The Chin family expanded their business interests into the United States, with the opening of branches of Randy's run by Vincent's brothers Victor and Keith. The family later began pressing records and moved into distribution. In 1979, Chin closed the Randy's studio and moved to New York and with his wife Patricia, opening the VP Records (the initials of Vincent and Patricia) store and label in Queens.

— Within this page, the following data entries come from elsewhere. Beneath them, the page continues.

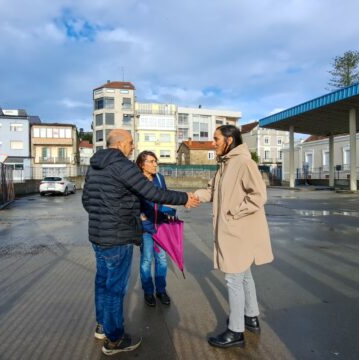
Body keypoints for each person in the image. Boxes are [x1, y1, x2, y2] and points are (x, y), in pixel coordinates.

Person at [82, 129, 199, 356]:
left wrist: (105, 217)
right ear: (119, 144)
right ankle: (114, 340)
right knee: (115, 288)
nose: (132, 147)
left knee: (102, 282)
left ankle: (102, 326)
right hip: (117, 237)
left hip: (98, 235)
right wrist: (185, 198)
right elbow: (151, 192)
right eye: (130, 143)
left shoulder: (94, 166)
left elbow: (87, 201)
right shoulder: (123, 166)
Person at [194, 125, 274, 348]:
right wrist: (191, 197)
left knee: (233, 279)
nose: (213, 142)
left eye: (216, 139)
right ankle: (250, 317)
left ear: (229, 140)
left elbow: (258, 196)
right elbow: (211, 191)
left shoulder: (243, 162)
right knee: (244, 274)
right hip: (235, 231)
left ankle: (236, 331)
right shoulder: (225, 164)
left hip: (238, 232)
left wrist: (233, 213)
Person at [136, 151, 175, 307]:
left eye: (155, 161)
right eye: (151, 162)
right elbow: (133, 203)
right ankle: (148, 292)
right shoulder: (136, 181)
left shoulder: (160, 178)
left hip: (160, 226)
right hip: (145, 229)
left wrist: (169, 211)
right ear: (141, 164)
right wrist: (141, 217)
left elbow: (164, 197)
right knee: (146, 260)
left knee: (162, 260)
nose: (155, 164)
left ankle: (161, 290)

VP became the US's largest reggae record company, and later acquired Greensleeves Records, becoming the world's largest independent label and distributor of Caribbean music. In 2002, the label later formed a distribution/marketing partnership with Atlantic Records.

Vincent Chin moved to Miami before retiring, his health deteriorating due to diabetes. He died on 2 February 2003.

==Discography==
- Albums
A three-CD set celebrating the history of Randy's records was released in 2008, fifty years after the label was started.